Feline spraying, also known as sterilization or female neutering, is a procedure during which your cat’s ovaries and uterus are removed so that it wouldn’t be able to give birth to little kittens.
This is a useful procedure when it comes to preventing cat overpopulation, especially considering the fact that there are so many abandoned cats in the street with no one to take care of them, without enough food or water, or a cozy place to warm up when it’s winter.
It is a simple procedure performed at almost every veterinary clinic in the world. It is considered safe, but of course, as a cat owner you want to know all the pros and cons, so here they are.
1. Prevention of unwanted litters and reduction of stray cats.
Each year, thousands of kittens get thrown away because people who didn’t neuter or spray their cats don’t want them. So they dump them on the streets or somewhere else and let them die of starvation, predation or some disease. Even if they are accepted into some shelters, often they either stay there or are put back on the streets because the shelter workers couldn’t find a home for them. Considering this, you are actually doing good for the future generations of cats by neutering yours.
2. Prevention or reduction of hormone-induced diseases.
Although cats are at a lesser risk of getting a hormone-induced disease (such as vaginal hyperplasia, mammary neoplasia, cystic endometrial hyperplasia and pyometron) than dogs, there is a possibility of getting some of those and spraying your cat can prevent this. However, since the risks are very low, this is not a good enough reason to do so (if it is the only reason).

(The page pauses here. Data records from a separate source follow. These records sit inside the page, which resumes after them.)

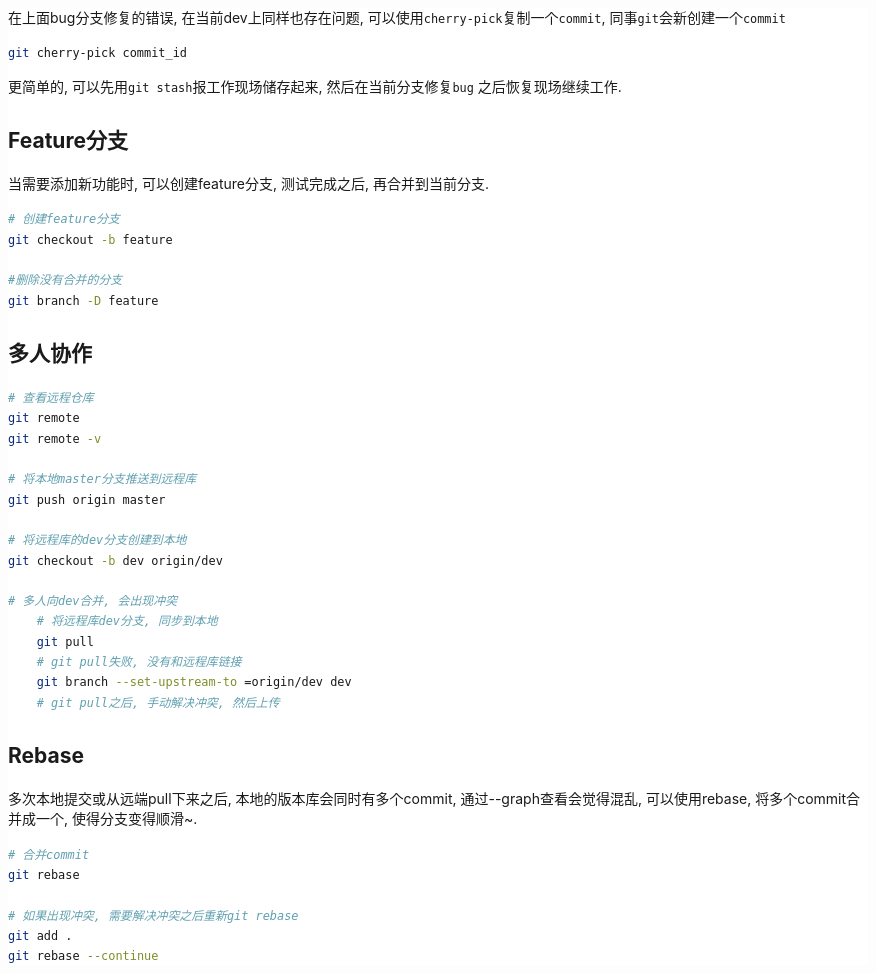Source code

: 在上面bug分支修复的错误, 在当前dev上同样也存在问题, 可以使用```cherry-pick```复制一个```commit```, 同事```git```会新创建一个```commit```

```bash
git cherry-pick commit_id
```

更简单的, 可以先用```git stash```报工作现场储存起来, 然后在当前分支修复```bug``` 之后恢复现场继续工作.





## Feature分支

当需要添加新功能时, 可以创建feature分支, 测试完成之后, 再合并到当前分支.

```bash
# 创建feature分支
git checkout -b feature

#删除没有合并的分支
git branch -D feature
```





## 多人协作

```bash
# 查看远程仓库
git remote
git remote -v

# 将本地master分支推送到远程库
git push origin master

# 将远程库的dev分支创建到本地
git checkout -b dev origin/dev

# 多人向dev合并, 会出现冲突
	# 将远程库dev分支, 同步到本地
	git pull
	# git pull失败, 没有和远程库链接
	git branch --set-upstream-to =origin/dev dev
	# git pull之后, 手动解决冲突, 然后上传
```



## Rebase

多次本地提交或从远端pull下来之后, 本地的版本库会同时有多个commit, 通过--graph查看会觉得混乱, 可以使用rebase, 将多个commit合并成一个, 使得分支变得顺滑~.

```bash
# 合并commit
git rebase

# 如果出现冲突, 需要解决冲突之后重新git rebase
git add .
git rebase --continue
```
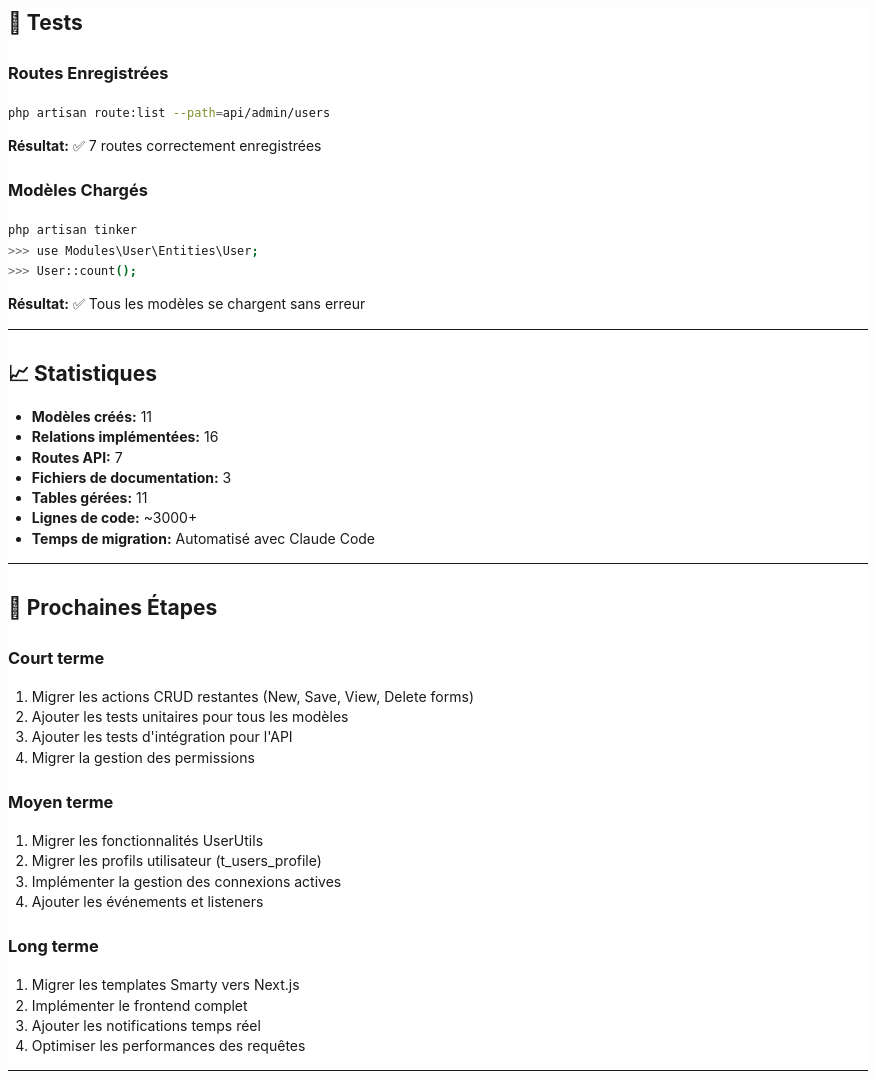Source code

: 
## 🧪 Tests

### Routes Enregistrées
```bash
php artisan route:list --path=api/admin/users
```

**Résultat:** ✅ 7 routes correctement enregistrées

### Modèles Chargés
```bash
php artisan tinker
>>> use Modules\User\Entities\User;
>>> User::count();
```

**Résultat:** ✅ Tous les modèles se chargent sans erreur

---

## 📈 Statistiques

- **Modèles créés:** 11
- **Relations implémentées:** 16
- **Routes API:** 7
- **Fichiers de documentation:** 3
- **Tables gérées:** 11
- **Lignes de code:** ~3000+
- **Temps de migration:** Automatisé avec Claude Code

---

## 🚀 Prochaines Étapes

### Court terme
1. Migrer les actions CRUD restantes (New, Save, View, Delete forms)
2. Ajouter les tests unitaires pour tous les modèles
3. Ajouter les tests d'intégration pour l'API
4. Migrer la gestion des permissions

### Moyen terme
1. Migrer les fonctionnalités UserUtils
2. Migrer les profils utilisateur (t_users_profile)
3. Implémenter la gestion des connexions actives
4. Ajouter les événements et listeners

### Long terme
1. Migrer les templates Smarty vers Next.js
2. Implémenter le frontend complet
3. Ajouter les notifications temps réel
4. Optimiser les performances des requêtes

---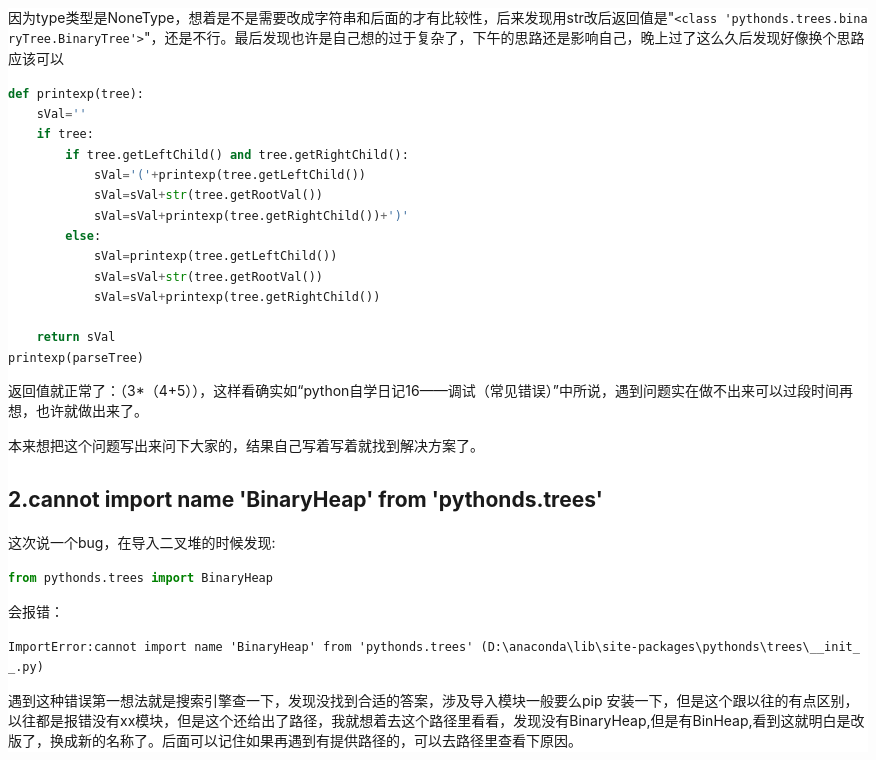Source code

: 因为type类型是NoneType，想着是不是需要改成字符串和后面的才有比较性，后来发现用str改后返回值是"`<class 'pythonds.trees.binaryTree.BinaryTree'>`"，还是不行。最后发现也许是自己想的过于复杂了，下午的思路还是影响自己，晚上过了这么久后发现好像换个思路应该可以

```python
def printexp(tree):
    sVal=''
    if tree:
        if tree.getLeftChild() and tree.getRightChild():
            sVal='('+printexp(tree.getLeftChild())
            sVal=sVal+str(tree.getRootVal())
            sVal=sVal+printexp(tree.getRightChild())+')'
        else:
            sVal=printexp(tree.getLeftChild())
            sVal=sVal+str(tree.getRootVal())
            sVal=sVal+printexp(tree.getRightChild())

    return sVal
printexp(parseTree)
```

返回值就正常了：（3*（4+5）），这样看确实如“python自学日记16——调试（常见错误）”中所说，遇到问题实在做不出来可以过段时间再想，也许就做出来了。

本来想把这个问题写出来问下大家的，结果自己写着写着就找到解决方案了。

## 2.cannot import name 'BinaryHeap' from 'pythonds.trees' 

这次说一个bug，在导入二叉堆的时候发现:

```python
from pythonds.trees import BinaryHeap
```

会报错：

```
ImportError:cannot import name 'BinaryHeap' from 'pythonds.trees' (D:\anaconda\lib\site-packages\pythonds\trees\__init__.py)
```

遇到这种错误第一想法就是搜索引擎查一下，发现没找到合适的答案，涉及导入模块一般要么pip 安装一下，但是这个跟以往的有点区别，以往都是报错没有xx模块，但是这个还给出了路径，我就想着去这个路径里看看，发现没有BinaryHeap,但是有BinHeap,看到这就明白是改版了，换成新的名称了。后面可以记住如果再遇到有提供路径的，可以去路径里查看下原因。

3. Reduction of the spread of inferior genetic traits, genetic diseases and congenital deformities.
While breeding, cats obviously transfer genes and genetic traits to the new generations. That is why, for some cat breeders, it would be a good idea to neuter the cats with unfavorable traits while they are small so they wouldn’t pass their genes onto the future generations.
1. Your cat may become obese.
Sprayed cats usually need 25% less calories than those unneutered because their metabolic rate slows down, and when they are fed the same amounts they are likely to become obese. Also, these cats become much lazier so they don’t move around as much and spend less calories. The greatest problem about this is not the weight, but what it brings along, and that is the risk of weight-related problems such as diabetes mellitus.
2. You won’t have small kittens.
Sterilizing your cat is a huge mistake if you would like to have her kittens some day. Obviously, when they are neutered, cats lose their breeding potential. This can be very sad if you are a cat person and enjoy their company.
3. Spraying is not entirely safe and it can be pretty expensive.
The spraying procedure conducted on female cats is far more invasive than the one done on male cats, and unfortunately it is not completely safe. Some complications may happen (although not so likely). Also, the cost of this procedure is very high and that is often the main reason why cat owners choose not to go through with it. If you’re having a pregnant cat sprayed, the veterinary costs will be higher because it is a high-risk procedure.